Making Stuff Up by KW George
Big Issue Fiction Edition 2019
It’s one of the tropes of fiction writers to write a story about writing a story. This can be done in a metafictional way where the author/narrator steps out of the narrative to show themselves writing it or, as here, it can be a story about a writer trying to write.
George begins her story with her first-person narrator, chatting online with her writing group about an American author, FJ Aden who is in the news because he’s made up things about his own life which aren’t true (this seems to be based on AJ Finn’s confessions). The group discuss whether this matters, and whether or not they’d read this author’s works after the scandal. Our narrator muses that the writing group is supposed to be about their own writing and that it often descends into gossip and chat.
She’s spent so long online that she’s late for making dinner (her husband works in an office all day).
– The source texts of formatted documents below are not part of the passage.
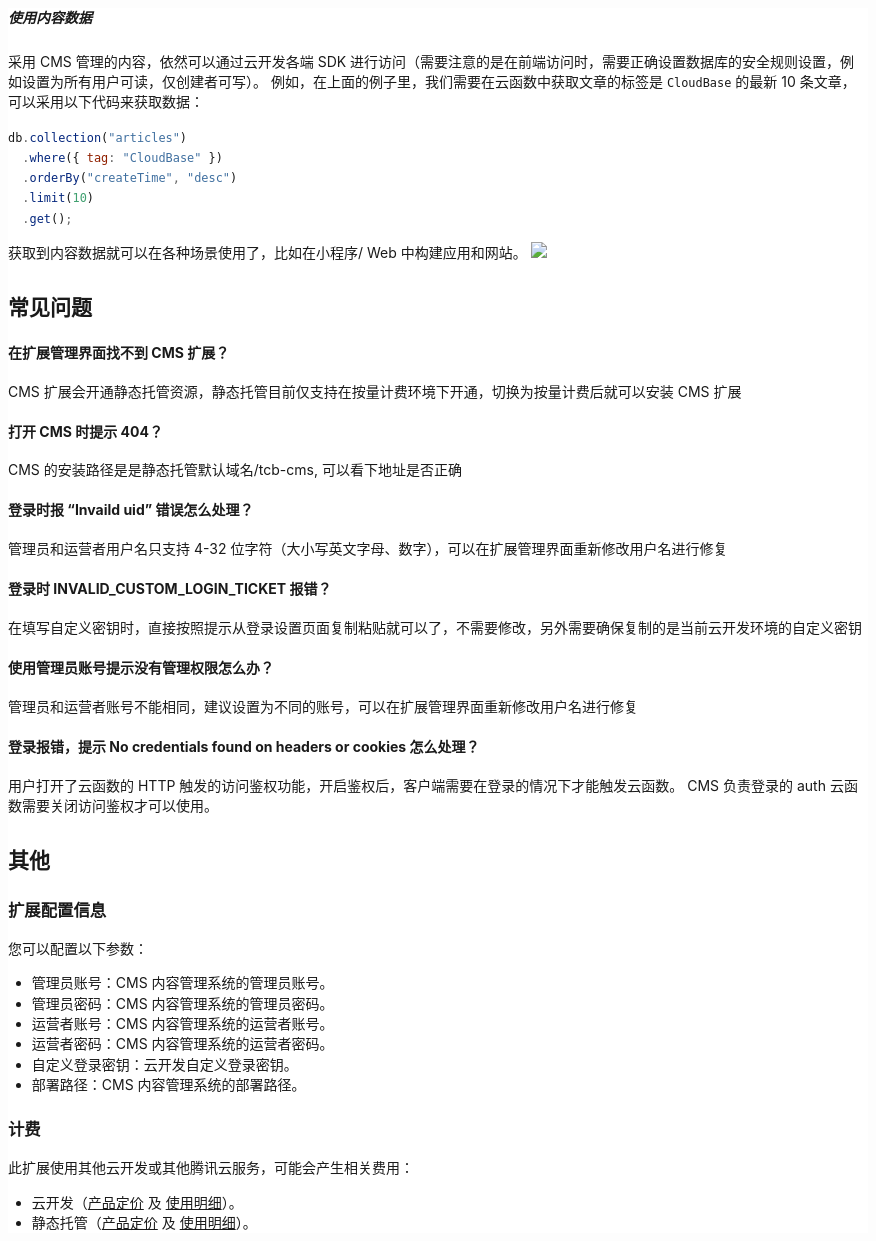 ##### 使用内容数据
采用 CMS 管理的内容，依然可以通过云开发各端 SDK 进行访问（需要注意的是在前端访问时，需要正确设置数据库的安全规则设置，例如设置为所有用户可读，仅创建者可写）。
例如，在上面的例子里，我们需要在云函数中获取文章的标签是 `CloudBase` 的最新 10 条文章，可以采用以下代码来获取数据：

```javascript
db.collection("articles")
  .where({ tag: "CloudBase" })
  .orderBy("createTime", "desc")
  .limit(10)
  .get();
```

获取到内容数据就可以在各种场景使用了，比如在小程序/ Web 中构建应用和网站。
![](https://main.qcloudimg.com/raw/1b8fc44b2ec3d6a3cf151d7abe2b6e0e/api-result.png)

## 常见问题
#### 在扩展管理界面找不到 CMS 扩展？
CMS 扩展会开通静态托管资源，静态托管目前仅支持在按量计费环境下开通，切换为按量计费后就可以安装 CMS 扩展
#### 打开 CMS 时提示 404？
CMS 的安装路径是是静态托管默认域名/tcb-cms, 可以看下地址是否正确

#### 登录时报 “Invaild uid” 错误怎么处理？
管理员和运营者用户名只支持 4-32 位字符（大小写英文字母、数字），可以在扩展管理界面重新修改用户名进行修复

#### 登录时 INVALID_CUSTOM_LOGIN_TICKET 报错？
在填写自定义密钥时，直接按照提示从登录设置页面复制粘贴就可以了，不需要修改，另外需要确保复制的是当前云开发环境的自定义密钥

#### 使用管理员账号提示没有管理权限怎么办？
管理员和运营者账号不能相同，建议设置为不同的账号，可以在扩展管理界面重新修改用户名进行修复

#### 登录报错，提示 No credentials found on headers or cookies 怎么处理？
用户打开了云函数的 HTTP 触发的访问鉴权功能，开启鉴权后，客户端需要在登录的情况下才能触发云函数。
CMS 负责登录的 auth 云函数需要关闭访问鉴权才可以使用。

## 其他
### 扩展配置信息
您可以配置以下参数：
- 管理员账号：CMS 内容管理系统的管理员账号。
- 管理员密码：CMS 内容管理系统的管理员密码。
- 运营者账号：CMS 内容管理系统的运营者账号。
- 运营者密码：CMS 内容管理系统的运营者密码。
- 自定义登录密钥：云开发自定义登录密钥。
- 部署路径：CMS 内容管理系统的部署路径。

### 计费
此扩展使用其他云开发或其他腾讯云服务，可能会产生相关费用：
- 云开发（[产品定价](https://buy.cloud.tencent.com/price/tcb) 及 [使用明细](https://console.cloud.tencent.com/tcb)）。
- 静态托管（[产品定价](https://buy.cloud.tencent.com/price/tcb) 及 [使用明细](https://console.cloud.tencent.com/tcb)）。
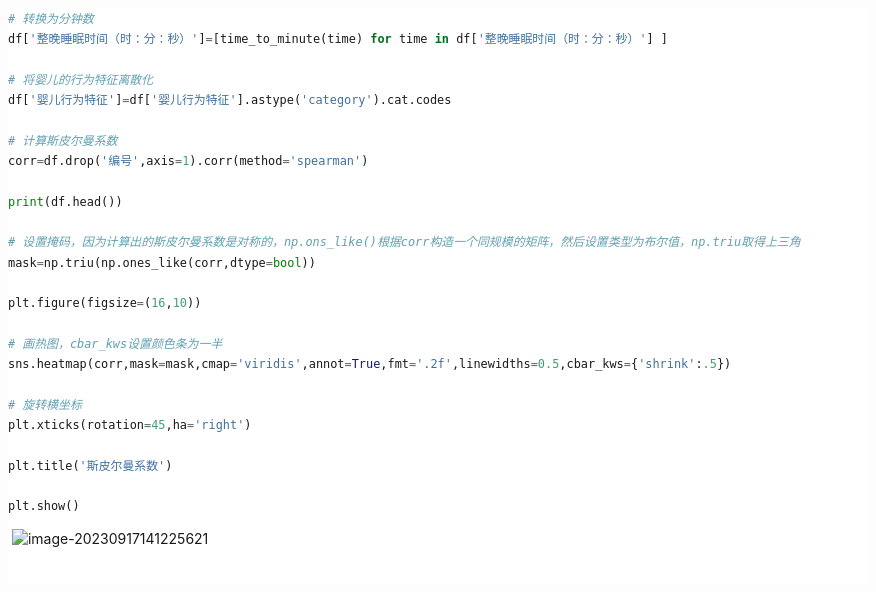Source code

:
 ```python
# 转换为分钟数
df['整晚睡眠时间（时：分：秒）']=[time_to_minute(time) for time in df['整晚睡眠时间（时：分：秒）'] ]

# 将婴儿的行为特征离散化
df['婴儿行为特征']=df['婴儿行为特征'].astype('category').cat.codes

# 计算斯皮尔曼系数
corr=df.drop('编号',axis=1).corr(method='spearman')

print(df.head())

# 设置掩码，因为计算出的斯皮尔曼系数是对称的，np.ons_like()根据corr构造一个同规模的矩阵，然后设置类型为布尔值，np.triu取得上三角
mask=np.triu(np.ones_like(corr,dtype=bool))

plt.figure(figsize=(16,10))

# 画热图，cbar_kws设置颜色条为一半
sns.heatmap(corr,mask=mask,cmap='viridis',annot=True,fmt='.2f',linewidths=0.5,cbar_kws={'shrink':.5})

# 旋转横坐标
plt.xticks(rotation=45,ha='right')

plt.title('斯皮尔曼系数')

plt.show()
```

​	![image-20230917141225621](C:\Users\THINKBOOK\AppData\Roaming\Typora\typora-user-images\image-20230917141225621.png)

​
There is a slight tension between them because, they are supposed to have given up alcohol for the month and the husband wants a beer. He takes off to get some low alcohol beer from the supermarket and she wanders into her study where she’s hidden a bottle of wine.
For the rest of the night she muses about Aden, who she’d originally defended, saying what’s the difference between making things up in fiction to sell and making things up about your real life? Now she thinks, what does he really know when he described his mother supposedly dying from cancer? Our narrator, it transpires, has experienced chemotherapy and had a mastectomy.
In the morning, she tries to open up a document of the writing she’d done the day before but there’s only a blank page – she’s convinced herself she had actually started on the story she’s trying to write. Here we get a metafictional bit when she recounts to us the idea she has for this story. A man, a bit like her husband, is interested in a woman at the office who he meets in the lift: she’s well-dressed but wearing a necklace of paperclips. His wife, at home, notices ‘he misses her mouth when he bends down to kiss her hello when he gets home from work’.
Then our narrator’s mother rings, breaking into her thoughts, and tells her about a yeti documentary she’s watched – supposedly factual, but of course it must be ‘made up’ to some extent. In the last paragraph our narrator says, now she knows how to end her story – ‘My Lara character needs to have a Mum … who confirms it’s bizarre to … find … a handful of paperclips in your husband’s suit pocket …’
‘Making Stuff Up’ is the type of story that relies on the voice to carry it and George’s narrator is an engaging one. I like that it is a story about writing a story and the extent to which a writer can mine their own life for material. The narrator can identify with Aden because (as we find out in the last para) she is using something personal to ‘make up’ something that might hurt her husband, while at the same time lying about her drinking (which is another type of ‘making something up’). I wasn’t quite convinced about the intervention of the mother and why her mother’s swallowing of the yeti story should convince the narrator about the validity of the paperclip/affair aspect to her story.
Nevertheless, this is an enjoyable short story, covering some interesting ideas with a light touch.